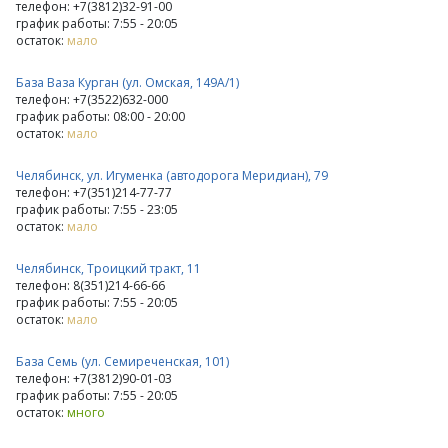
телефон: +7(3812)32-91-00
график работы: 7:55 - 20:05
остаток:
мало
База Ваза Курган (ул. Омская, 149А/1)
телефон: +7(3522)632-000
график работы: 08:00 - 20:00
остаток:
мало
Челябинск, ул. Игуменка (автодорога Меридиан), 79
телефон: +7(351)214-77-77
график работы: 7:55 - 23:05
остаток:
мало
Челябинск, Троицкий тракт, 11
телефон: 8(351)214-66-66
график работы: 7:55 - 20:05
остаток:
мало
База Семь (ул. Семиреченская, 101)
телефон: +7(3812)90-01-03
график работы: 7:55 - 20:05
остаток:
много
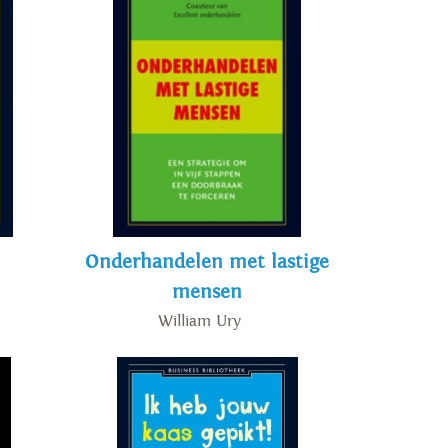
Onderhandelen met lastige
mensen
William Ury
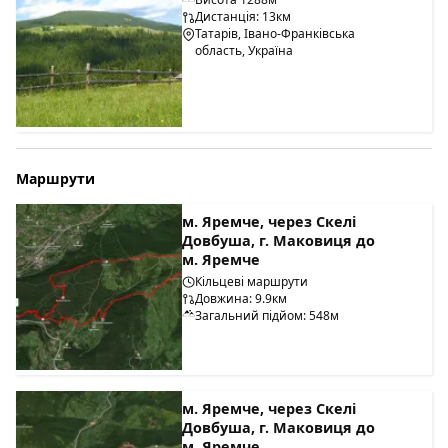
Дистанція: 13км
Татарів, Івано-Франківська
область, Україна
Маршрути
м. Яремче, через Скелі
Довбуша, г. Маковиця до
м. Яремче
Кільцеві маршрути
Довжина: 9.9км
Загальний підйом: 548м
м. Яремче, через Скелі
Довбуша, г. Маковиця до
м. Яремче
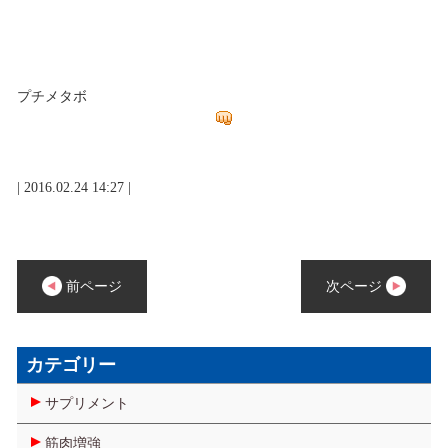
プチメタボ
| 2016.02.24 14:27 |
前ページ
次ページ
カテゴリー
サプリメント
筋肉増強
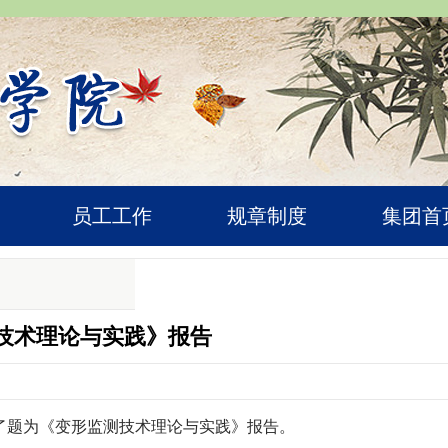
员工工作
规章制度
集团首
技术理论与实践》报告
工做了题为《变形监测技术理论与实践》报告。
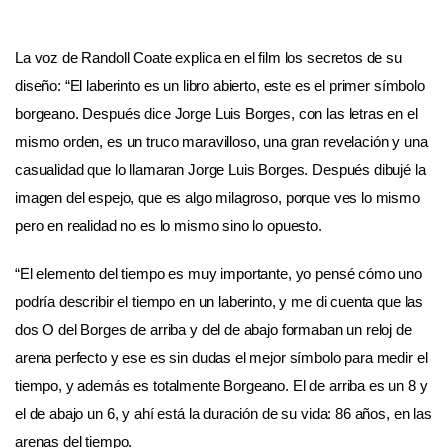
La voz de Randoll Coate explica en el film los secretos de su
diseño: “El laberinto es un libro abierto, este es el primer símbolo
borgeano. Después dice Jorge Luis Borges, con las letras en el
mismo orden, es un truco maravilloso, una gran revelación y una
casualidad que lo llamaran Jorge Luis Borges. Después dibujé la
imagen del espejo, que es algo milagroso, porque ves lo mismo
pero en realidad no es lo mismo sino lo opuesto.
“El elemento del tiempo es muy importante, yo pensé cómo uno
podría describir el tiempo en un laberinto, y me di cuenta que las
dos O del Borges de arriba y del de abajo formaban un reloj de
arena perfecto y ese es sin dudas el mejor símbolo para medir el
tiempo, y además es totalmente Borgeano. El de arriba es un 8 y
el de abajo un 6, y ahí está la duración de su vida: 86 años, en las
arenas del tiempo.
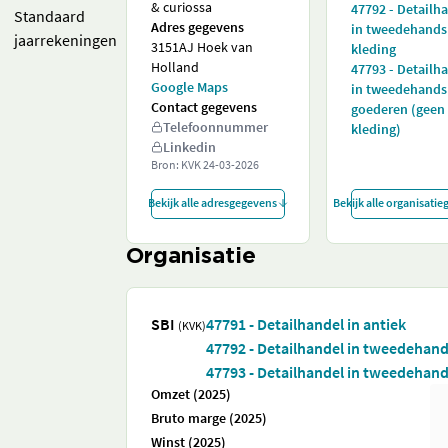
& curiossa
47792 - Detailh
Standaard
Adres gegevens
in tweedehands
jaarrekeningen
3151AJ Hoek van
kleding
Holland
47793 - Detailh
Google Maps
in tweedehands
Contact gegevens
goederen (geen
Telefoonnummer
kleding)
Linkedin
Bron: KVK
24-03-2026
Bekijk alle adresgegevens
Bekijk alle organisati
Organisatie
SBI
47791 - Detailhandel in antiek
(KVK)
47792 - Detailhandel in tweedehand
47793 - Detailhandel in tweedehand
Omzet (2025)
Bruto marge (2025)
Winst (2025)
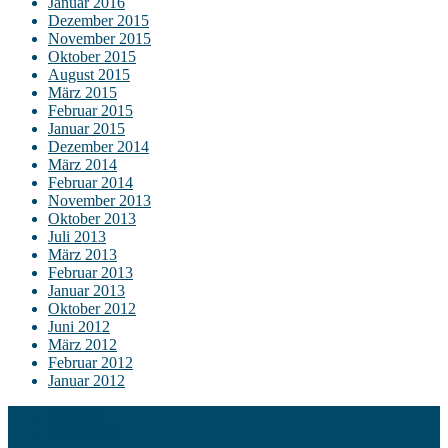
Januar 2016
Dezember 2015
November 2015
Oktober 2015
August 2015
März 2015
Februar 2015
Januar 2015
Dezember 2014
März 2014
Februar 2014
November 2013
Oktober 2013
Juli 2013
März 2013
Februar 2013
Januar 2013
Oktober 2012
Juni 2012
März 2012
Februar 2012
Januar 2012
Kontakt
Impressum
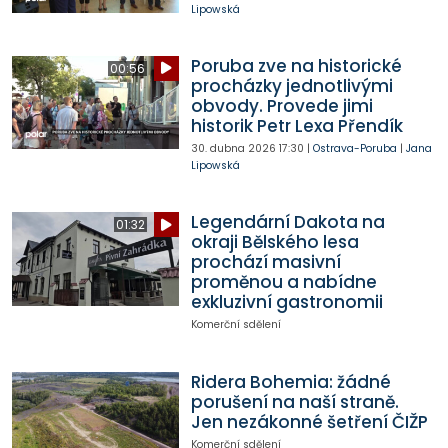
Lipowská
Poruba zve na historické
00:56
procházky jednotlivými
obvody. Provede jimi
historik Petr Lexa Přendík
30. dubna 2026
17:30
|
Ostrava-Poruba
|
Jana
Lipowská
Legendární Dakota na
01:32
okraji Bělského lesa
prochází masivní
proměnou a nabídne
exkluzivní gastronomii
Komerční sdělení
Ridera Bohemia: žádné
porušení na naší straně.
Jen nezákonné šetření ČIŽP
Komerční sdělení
•••••
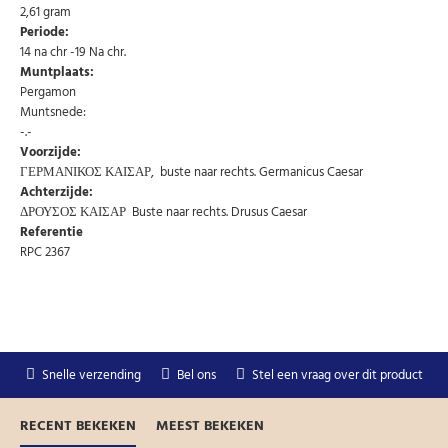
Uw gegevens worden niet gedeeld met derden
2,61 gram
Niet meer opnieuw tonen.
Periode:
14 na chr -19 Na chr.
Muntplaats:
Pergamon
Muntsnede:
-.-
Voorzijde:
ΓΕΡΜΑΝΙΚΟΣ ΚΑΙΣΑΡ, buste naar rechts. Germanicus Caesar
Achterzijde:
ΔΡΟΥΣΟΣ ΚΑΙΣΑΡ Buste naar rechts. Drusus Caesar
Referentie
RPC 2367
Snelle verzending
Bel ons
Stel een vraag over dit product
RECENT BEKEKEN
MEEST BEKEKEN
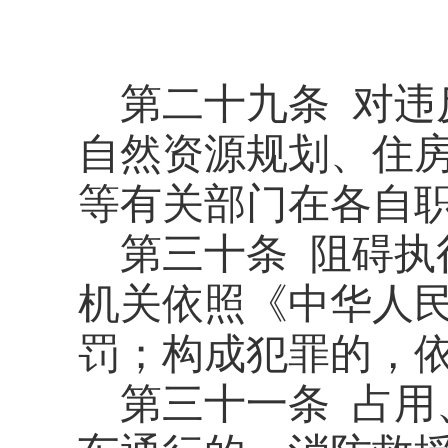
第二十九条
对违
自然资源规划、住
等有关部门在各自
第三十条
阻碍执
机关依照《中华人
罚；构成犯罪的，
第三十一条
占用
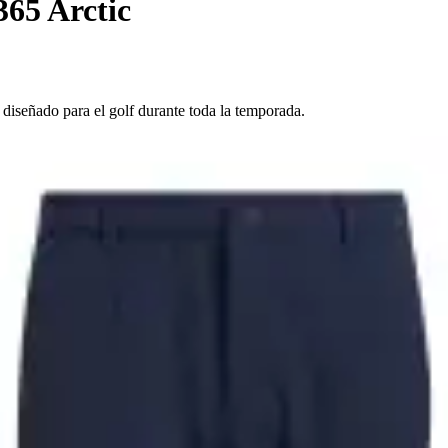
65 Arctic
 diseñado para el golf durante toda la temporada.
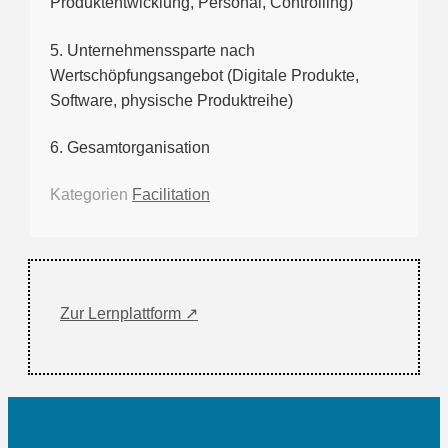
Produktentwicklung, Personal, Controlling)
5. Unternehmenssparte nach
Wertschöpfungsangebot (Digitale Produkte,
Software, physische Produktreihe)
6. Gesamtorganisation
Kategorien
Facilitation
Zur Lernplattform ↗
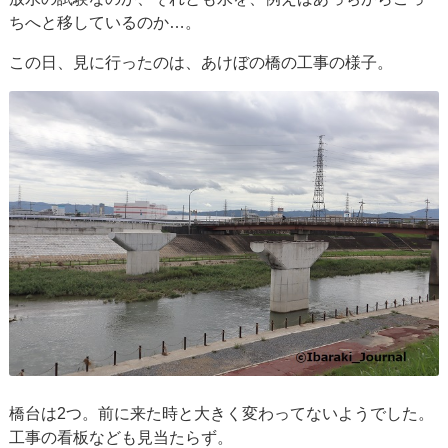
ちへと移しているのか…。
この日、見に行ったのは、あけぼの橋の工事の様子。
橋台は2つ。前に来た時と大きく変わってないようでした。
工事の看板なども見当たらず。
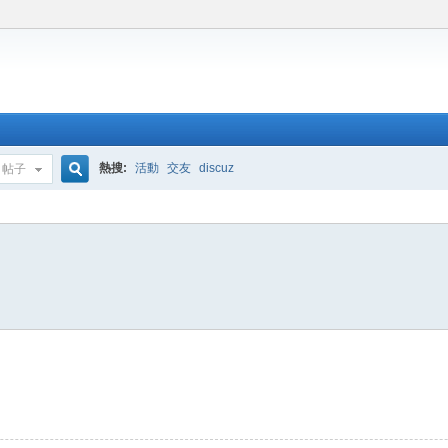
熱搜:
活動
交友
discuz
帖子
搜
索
•••••
=== What this task involves ===
Tell how many lines above contain the word "laberinto". Nothing but the number is needed.

=== Written answer ===
2